Transparent Tx and Rx Waveform Processing for 5G New Radio Mobile Communications

TL;DR

This paper introduces a flexible framework for independently optimizing and mixing waveform processing techniques in 5G NR, enhancing coexistence, standardization, and future evolution of physical layer hardware and algorithms.

Contribution

It presents a novel approach for transparent transmitter and receiver waveform processing, enabling independent optimization and mixing of techniques in 5G NR systems.

Findings

Flexible mixing of waveform processing techniques is feasible.

Independent optimization improves complexity-performance trade-offs.

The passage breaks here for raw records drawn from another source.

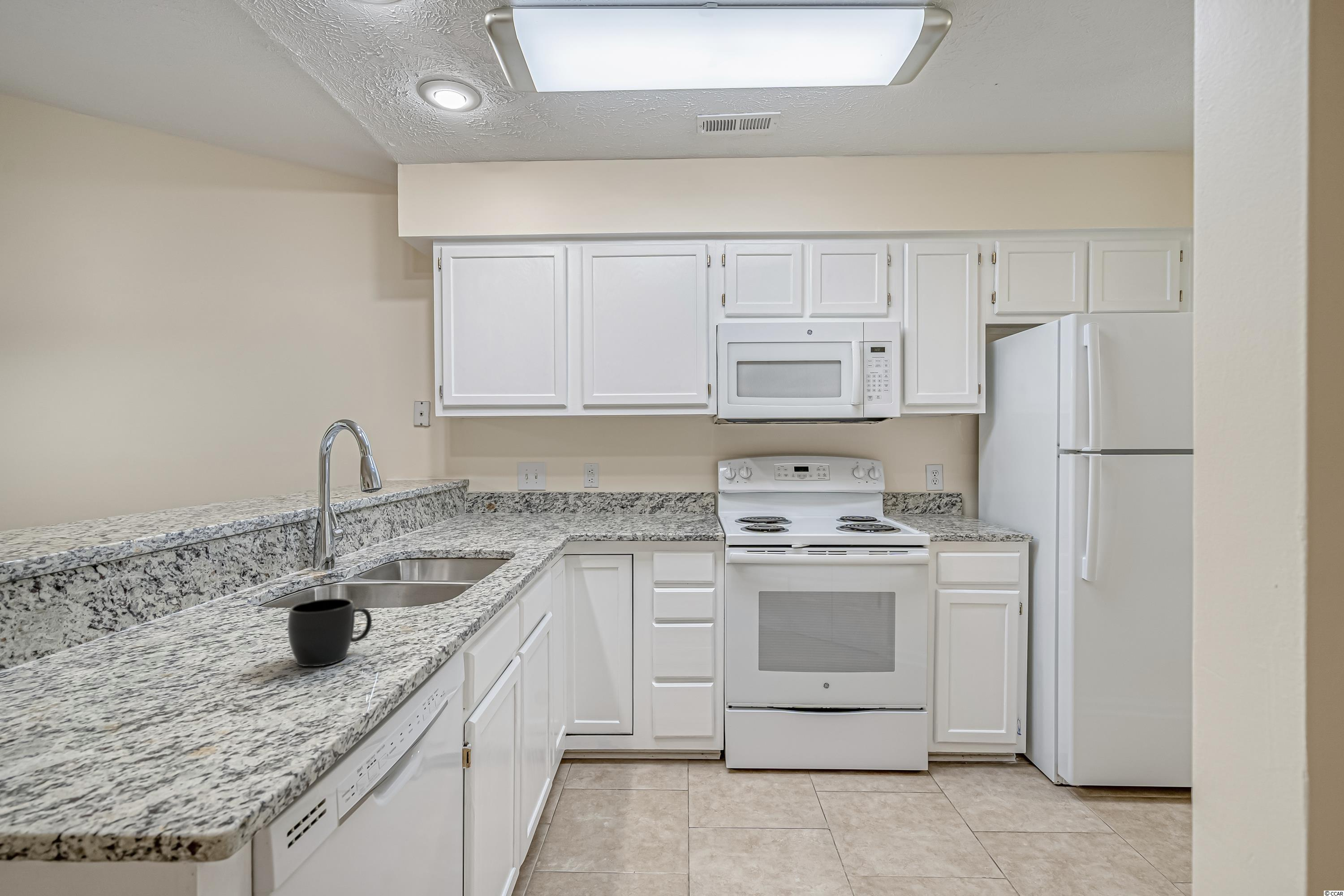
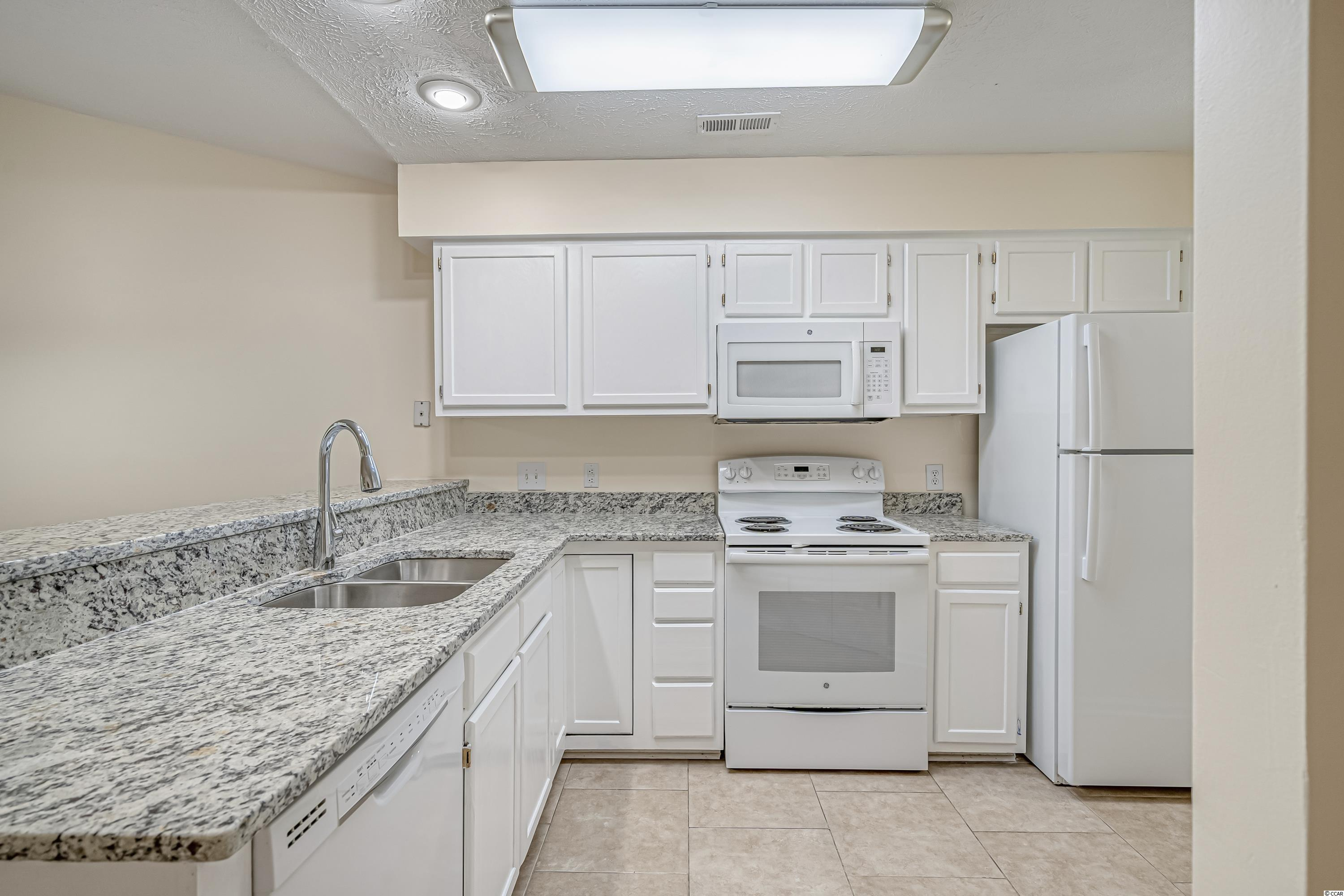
- mug [287,598,372,667]
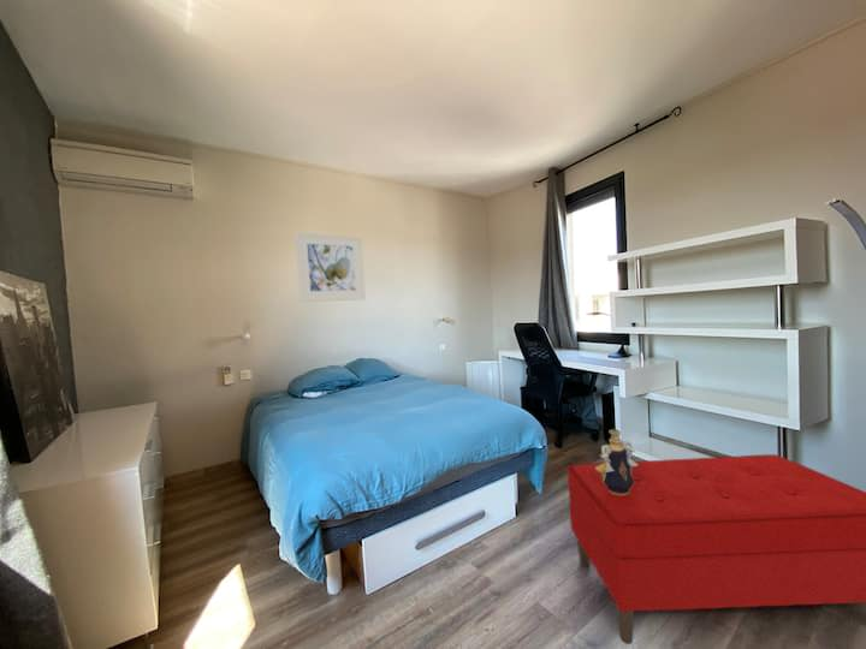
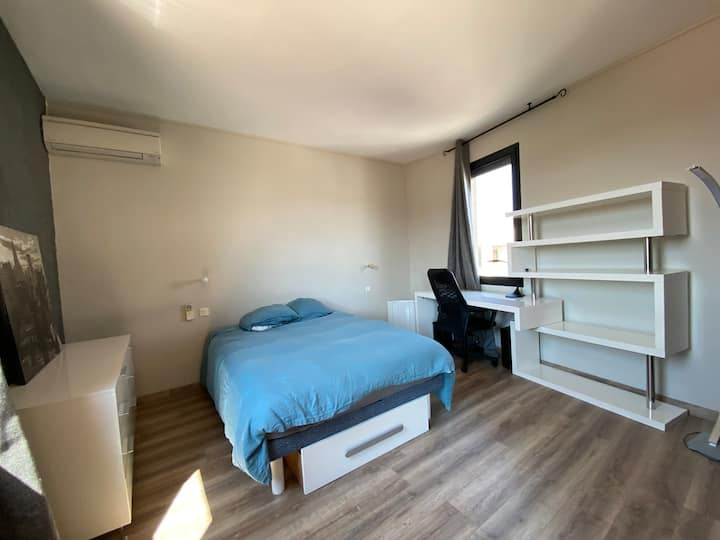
- bench [567,453,866,645]
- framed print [295,232,367,303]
- decorative vase [595,428,637,495]
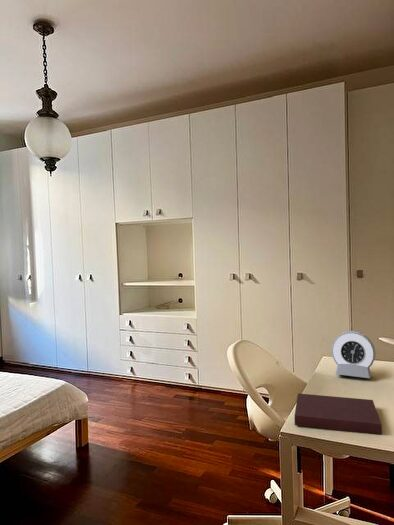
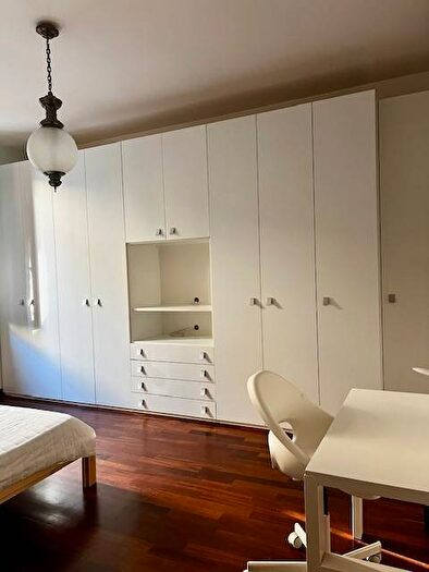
- notebook [294,392,383,436]
- alarm clock [331,330,377,379]
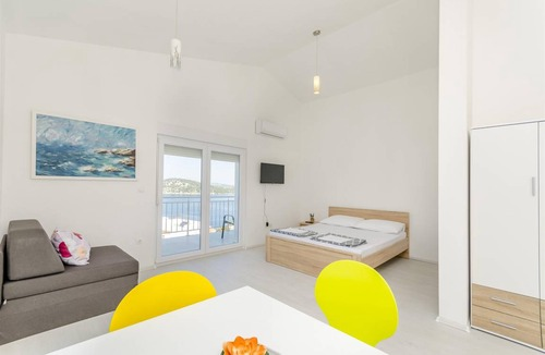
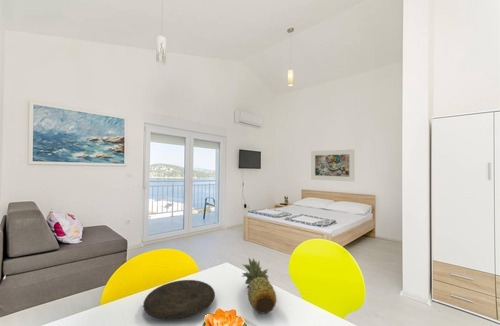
+ fruit [240,257,278,315]
+ plate [142,279,216,321]
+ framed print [310,149,355,183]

The approach simplifies standardization and future-proofing.

Abstract

Several different waveform processing techniques have been studied and proposed for the 5G new radio (NR) physical layer, to support new mixed numerology and asynchronous services. The evaluation and comparison of these different techniques is commonly based on matched waveform processing in the transmitter and receiver units. In this article, it is shown that different techniques can be flexibly mixed, allowing to separately optimize complexity-performance trade-offs for transmitter and receiver implementations. Mixing of different waveform processing techniques is possible by setting adequate requirements for transmitter and receiver baseband processing allowing transparent design. The basic framework of how transmitter and receiver units can be independently applied and evaluated in the context of transparent design and an extensive set of examples of the achievable radio link performance with unmatched transmitter and receiver waveform processing are provided. The discussed approach and solutions simplify standardization, improve transparent transmitter and receiver coexistence, and allow future-proof evolution path for performance improvements in 5G NR physical layer hardware and algorithm design.